過疎の山里・春野町で暮らす

山里暮らしの日々を綴る/いちりん堂/NPO 法人 楽舎

小さい頃は、遊ぶものは「百人一首」しかなかった

昨日の春野人めぐりは、95歳のおばあちゃんと会った。

小さい頃は、遊ぶものは「百人一首」しかなかった。友達はいつも遊びといえば、百人一首。もう完璧に記憶している。上の句の冒頭の言葉を少し読んだだけでも、下の句がでてくる。札をぱっと取り合うわけだから、瞬発の運動神経も鍛えられたことだろう。

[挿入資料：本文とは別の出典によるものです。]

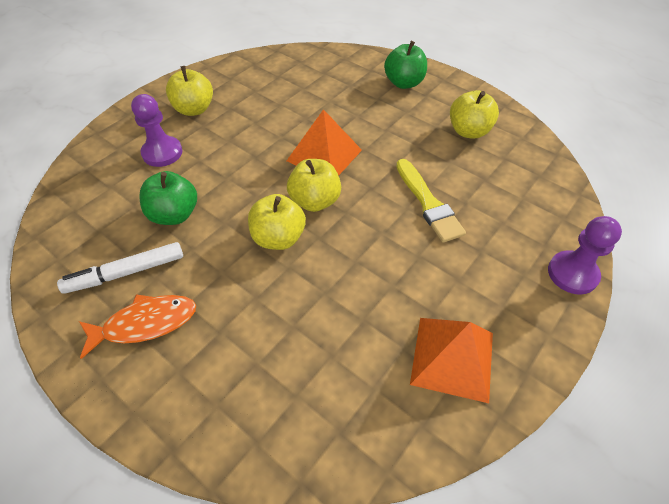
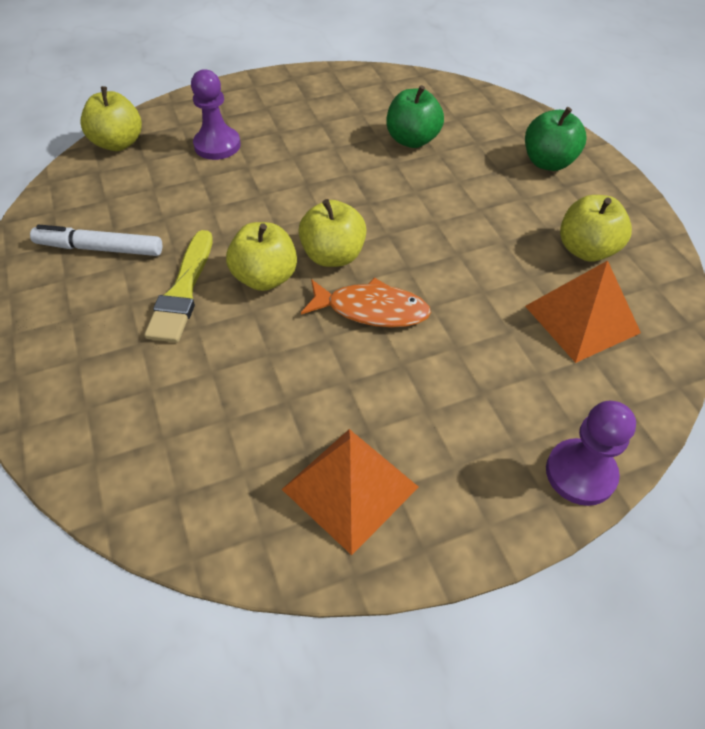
camera: 30 degrees right, 0 degrees up
(145, 324) = (82, 303): orange fish -> orange fish (371, 310)
(174, 214) = (183, 211): green apple -> green apple (412, 140)
(194, 109) = (282, 111): yellow apple -> yellow apple (118, 143)
(324, 155) = (383, 211): orange pyramid -> orange pyramid (582, 319)
(428, 203) = (462, 312): yellow brush -> yellow brush (183, 291)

ぼくが、「これやこの 行くも帰るも 別れては」と言うと
「知るも知らぬも 逢坂(あふさか)の関」と。
そして、一緒に「蝉丸」と答えて笑った。蝉丸は盲目の琵琶奏者である。

百人一首は日本文化の集約した宝物だから、もうこれだけでも無限に世界が広がる。いまの時代は玩具、ネット、遊ぶものが多すぎてかえって遊べなくなってしまうのかもしれない。

小さい頃の、奉安殿や教育勅語の話。戦争の話も聞いた。

長兄は、ラバウルで戦死。山本五十六連合艦隊司令長官の視察に際して、陸上攻撃機で護衛していた。ブーゲンビル島の上空で、アメリカ軍によって撃墜したという。

山本五十六の発信する時刻、五十六を乗せたパイロット、さらには護衛する飛行士たちの名前から本籍まで、すべてアメリカ軍にわかっていたという。その資料が、アメリカか日本のどこかにあると聞いているが、いちど見に行きたいと語っていた。

その半生紀をお聞きしてまとめたいと思った。

10月に出版した「すごい90代」(すばる舎)の本が売れれば、「第二弾をだそう」と出版社が言ってくれるかもしれない。そうしたら、取材して紹介したい方は次々とおられる。

「まだまだこれから80代」というテーマならば、現役で元気に活躍している人たちはほんとうにたくさんいる。